YOUR OBJECTIVE:
Copy out the data exactly as it appears, without a single image.

[Collected data]
▼

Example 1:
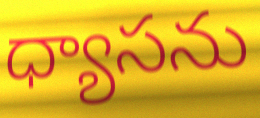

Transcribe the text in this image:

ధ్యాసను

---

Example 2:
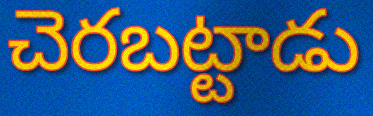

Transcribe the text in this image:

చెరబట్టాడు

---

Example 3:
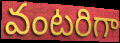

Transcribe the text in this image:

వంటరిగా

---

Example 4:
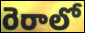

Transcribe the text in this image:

▲

TASK RESPONSE:
Example 1:

Transcribe the text in this image:

ధ్యాసను

---

Example 2:

Transcribe the text in this image:

చెరబట్టాడు

---

Example 3:

Transcribe the text in this image:

వంటరిగా

---

Example 4:

Transcribe the text in this image:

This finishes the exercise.